Saturday, April 26

What Do You Like to Write?

Since the beginning of time  I have heard the advice "Write what you know"  and like most writers have tried to figure out how to translate that into something readable. 

Until today.

I came across a rough draft of a story I wrote after seeing the dismal Tim Burton movie of the old TV series  "Dark Shadows'".  While every remake of the series has been a rehash of the same material, mine had the characters wander into new territory. I looked at the material and had an epiphany.

Forget that old advice- fellow writers. Write what you like. That's where inspiration comes from because, let's face it, most of us know nothing. My life and experiences don't mean beans to me but my flights of fancy are much richer. I like science that's why I did well at it in school and still enthralled by new discoveries. I never liked politics so I wrote fantasy and sci-fi for years not political thrillers. 

I write what I like. I like wondering what would happen if I were plunked down in an alien world or what it's like to battle a dragon or, in my recent novel, what is it like to be a firefighter with superpowers. Some people lead interesting lives, that's why I read biographies. Some of us imagine interesting lives. that's what I write.

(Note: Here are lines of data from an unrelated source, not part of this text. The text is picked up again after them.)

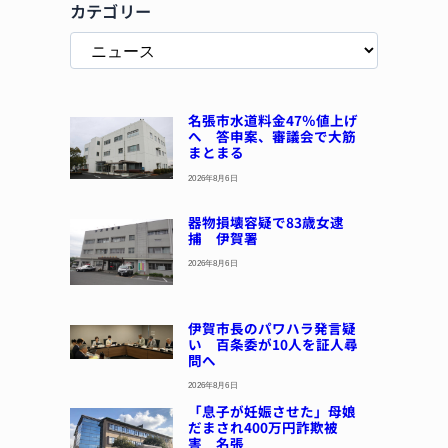
カテゴリー
名張市水道料金47％値上げ
へ 答申案、審議会で大筋
まとまる
2026年8月6日
器物損壊容疑で83歳女逮
捕 伊賀署
2026年8月6日
伊賀市長のパワハラ発言疑
い 百条委が10人を証人尋
問へ
2026年8月6日
「息子が妊娠させた」母娘
だまされ400万円詐欺被
害 名張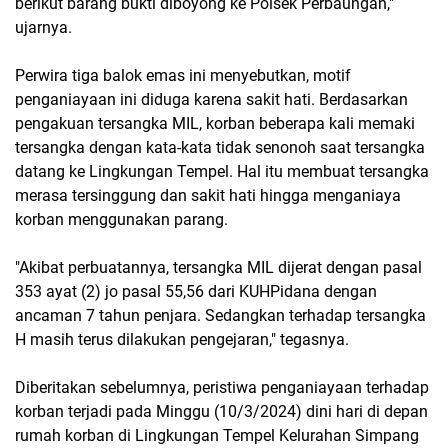
berikut barang bukti diboyong ke Polsek Perbaungan,"
ujarnya.
Perwira tiga balok emas ini menyebutkan, motif
penganiayaan ini diduga karena sakit hati. Berdasarkan
pengakuan tersangka MIL, korban beberapa kali memaki
tersangka dengan kata-kata tidak senonoh saat tersangka
datang ke Lingkungan Tempel. Hal itu membuat tersangka
merasa tersinggung dan sakit hati hingga menganiaya
korban menggunakan parang.
"Akibat perbuatannya, tersangka MIL dijerat dengan pasal
353 ayat (2) jo pasal 55,56 dari KUHPidana dengan
ancaman 7 tahun penjara. Sedangkan terhadap tersangka
H masih terus dilakukan pengejaran," tegasnya.
Diberitakan sebelumnya, peristiwa penganiayaan terhadap
korban terjadi pada Minggu (10/3/2024) dini hari di depan
rumah korban di Lingkungan Tempel Kelurahan Simpang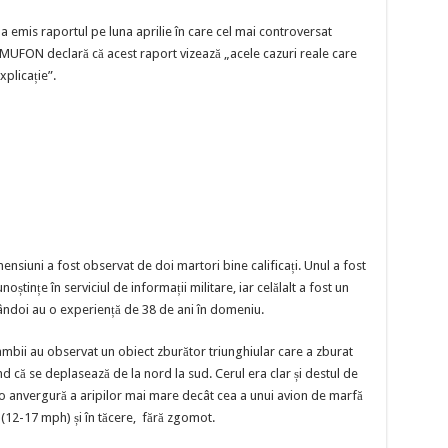
a emis raportul pe luna aprilie în care cel mai controversat
 MUFON declară că acest raport vizează „acele cazuri reale care
xplicație”.
nsiuni a fost observat de doi martori bine calificați. Unul a fost
ștințe în serviciul de informații militare, iar celălalt a fost un
ndoi au o experiență de 38 de ani în domeniu.
ambii au observat un obiect zburător triunghiular care a zburat
 că se deplasează de la nord la sud. Cerul era clar și destul de
o anvergură a aripilor mai mare decât cea a unui avion de marfă
 (12-17 mph) și în tăcere, fără zgomot.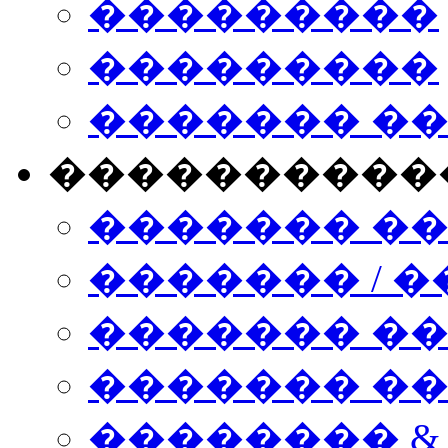
���������
���������
������� �
����������
������� �
������� / �
������� �
������� ��� n
�������� &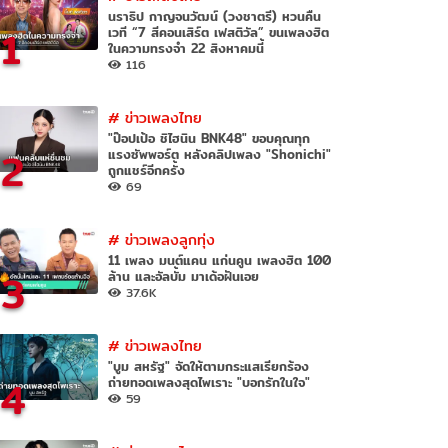
นราธิป กาญจนวัฒน์ (วงชาตรี) หวนคืน
1
เวที “7 สีคอนเสิร์ต เฟสติวัล” ขนเพลงฮิต
ในความทรงจำ 22 สิงหาคมนี้
116
#
ข่าวเพลงไทย
"ป๊อปเป้อ ชิไฮนิน BNK48" ขอบคุณทุก
2
แรงซัพพอร์ต หลังคลิปเพลง "Shonichi"
ถูกแชร์อีกครั้ง
69
#
ข่าวเพลงลูกทุ่ง
11 เพลง มนต์แคน แก่นคูน เพลงฮิต 100
3
ล้าน และอัลบั้ม มาเด้อฝันเอย
37.6K
#
ข่าวเพลงไทย
"บูม สหรัฐ" จัดให้ตามกระแสเรียกร้อง
4
ถ่ายทอดเพลงสุดไพเราะ "บอกรักในใจ"
59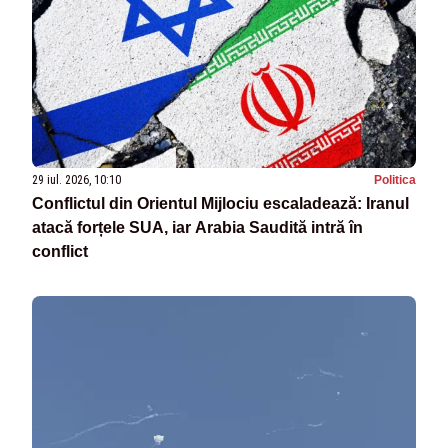
29 iul. 2026, 10:10
Politica
Conflictul din Orientul Mijlociu escaladează: Iranul
atacă forțele SUA, iar Arabia Saudită intră în
conflict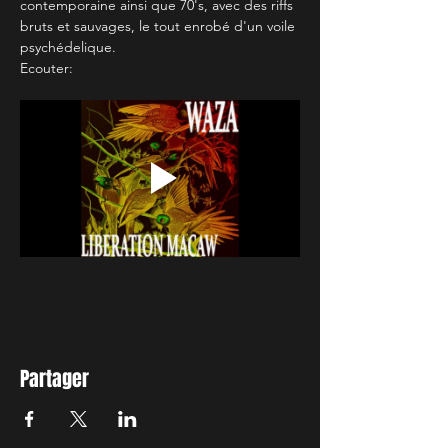
contemporaine ainsi que 70's, avec des riffs 
bruts et sauvages, le tout enrobé d'un voile 
psychédelique.
Ecouter:
Partager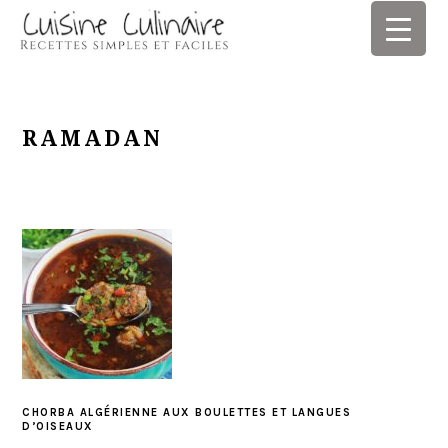
Skip
Skip
Skip
Skip
to
to
to
to
primary
main
primary
footer
navigation
content
sidebar
RAMADAN
CHORBA ALGÉRIENNE AUX BOULETTES ET LANGUES
D’OISEAUX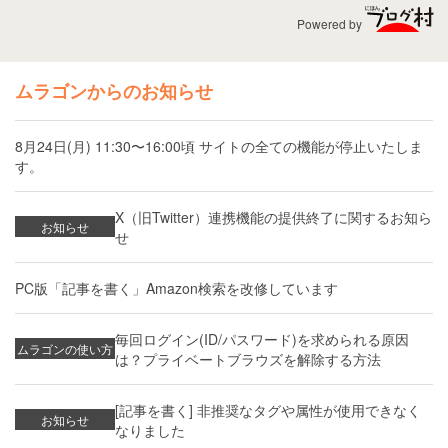
Powered by
ムラゴンからのお知らせ
8月24日(月) 11:30〜16:00頃 サイトの全ての機能が停止いたしま
す。
X（旧Twitter）連携機能の提供終了に関するお知ら
お知らせ
せ
PC版「記事を書く」Amazon検索を改修しています
毎回ログイン(ID/パスワード)を求められる原因
ムラゴンの使い方
は？プライベートブラウズを解除する方法
[記事を書く] 非推奨なタグや属性が使用できなく
お知らせ
なりました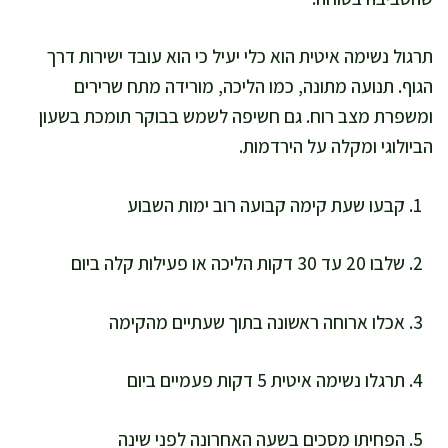
תרגול נשימה איטית הוא כלי יעיל כי הוא עובד ישירות דרך
הגוף. תנועה מתונה, כמו הליכה, מורידה מתח שרירים
ומשפרת מצב רוח. גם חשיפה לשמש בבוקר תומכת בשעון
הביולוגי ומקלה על הירדמות.
קבעו שעת קימה קבועה רוב ימות השבוע
שלבו 20 עד 30 דקות הליכה או פעילות קלה ביום
אכלו ארוחה ראשונה בתוך שעתיים מהקימה
תרגלו נשימה איטית 5 דקות פעמיים ביום
הפחיתו מסכים בשעה האחרונה לפני שינה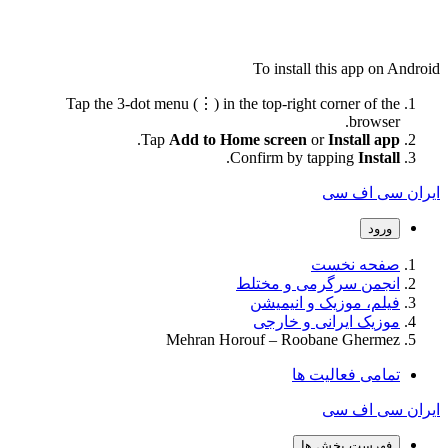
To install this app on Android
Tap the 3-dot menu (⋮) in the top-right corner of the
browser.
.
Tap
Add to Home screen
or
Install app
.
Confirm by tapping
Install
ایران سی اف سی
ورود
صفحه نخست
انجمن سرگرمی و مختلط
فیلم، موزیک و انیمیشن
موزیک ایرانی و خارجی
Mehran Horouf – Roobane Ghermez
تمامی فعالیت ها
ایران سی اف سی
فهرست بخش ها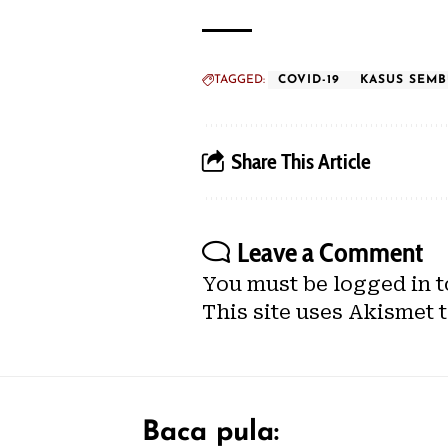
TAGGED:
COVID-19
KASUS SEM
Share This Article
Leave a Comment
You must be
logged in
t
This site uses Akismet 
Baca pula:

Likewise is the advice show don't tell. Excuse me? We have story tellers. " Tell me a story" is the classic request. You don't show a joke, you tell one. Writing a novel is like telling a joke.

A dragon walks into a bar ( the set up) and orders a boiler maker. The bartender gives him one and says " That will be ten bucks." The dragon pays ( main theme). The bartender says 
" We don't get many dragons in here."  ( the climax) The dragon replies, " At these prices I'm not surprised." ( the resolution).

There's showing but there's also telling, remember that kiddies.

Screw the rules and the traditional advice . Write what you like-- with passion. Make sure it's something you enjoy and others will enjoy it too because it's real and honest.

1 comment:

TJ Carter said...

Yes! Thank you! I recently came across this quote from author Joe Haldeman:

"Bad books on writing tell you to 'WRITE WHAT YOU KNOW,' a solemn and totally false adage that is the reason there are so many mediocre novels about English professors contemplating adultery."